Cache-Control: max-age=0
13:24:52.215284 IP 172.31.50.231.30000 > 172.31.51.52.36494: Flags [P.], seq 1:2362, ack 423, win 236, options [nop,nop,TS val 151723713 ecr 267689990], length 2361
E. m|.@.?.....2...34u0.....[...n...........
.......HTTP/1.1 200 OK
Server: nginx/1.13.12
Date: Fri, 20 Apr 2018 13:24:52 GMT
Content-Type: text/html; charset=utf-8
Transfer-Encoding: chunked
Connection: keep-alive
Vary: Accept-Encoding
X-Powered-By: Express
ETag: W/"9edb-SZeP35LuygZ9MOrPTIySYOu9sAE"
Content-Encoding: gzip
Nginx Pod to NodeJS VM
In (1) we can see flows to and from 10.244.1.4 and 10.244.1.8. .8 is the nodejs virtual machine and .4 is as listed below the nginx-ingress-controller.
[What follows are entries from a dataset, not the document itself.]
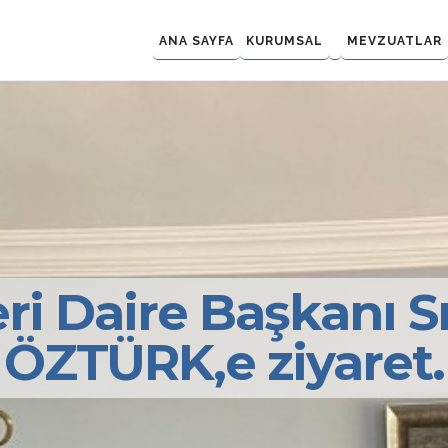
ANA SAYFA
KURUMSAL
MEVZUATLAR
eri Daire Başkanı 
ÖZTÜRK,e ziyaret.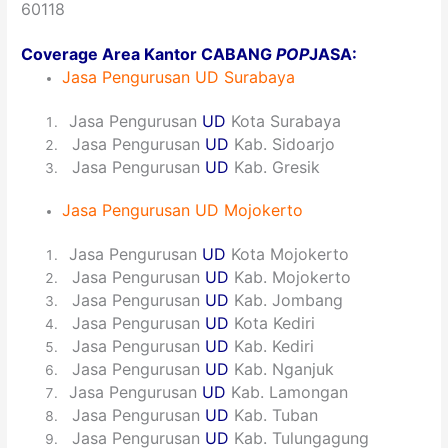
60118
Coverage Area Kantor CABANG
POP
JASA:
Jasa Pengurusan UD Surabaya
1
Jasa Pengurusan
UD
Kota Surabaya
2
Jasa Pengurusan
UD
Kab. Sidoarjo
3
Jasa Pengurusan
UD
Kab. Gresik
Jasa Pengurusan UD Mojokerto
1
Jasa Pengurusan
UD
Kota Mojokerto
2
Jasa Pengurusan
UD
Kab. Mojokerto
3
Jasa Pengurusan
UD
Kab. Jombang
4
Jasa Pengurusan
UD
Kota Kediri
5
Jasa Pengurusan
UD
Kab. Kediri
6
Jasa Pengurusan
UD
Kab. Nganjuk
7
Jasa Pengurusan
UD
Kab. Lamongan
8
Jasa Pengurusan
UD
Kab. Tuban
9
Jasa Pengurusan
UD
Kab. Tulungagung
$ kubectl get pod --all-namespaces -o wide
NAMESPACE NAME READY STATUS RESTARTS AGE IP NODE
...output...
ingress-nginx nginx-ingress-controller-85c8787886-vf5tp 1/1 Running 0 1d 10.244.1.4 kn1.virtomation.com
...output...
Final Thoughts
We have went through quite a bit in this deep dive from installation, KubeVirt specific networking details and kubernetes, host, pod and virtual machine level configurations. Finishing up with the packet flow between virtual machine to virtual machine and ingress to virtual machine.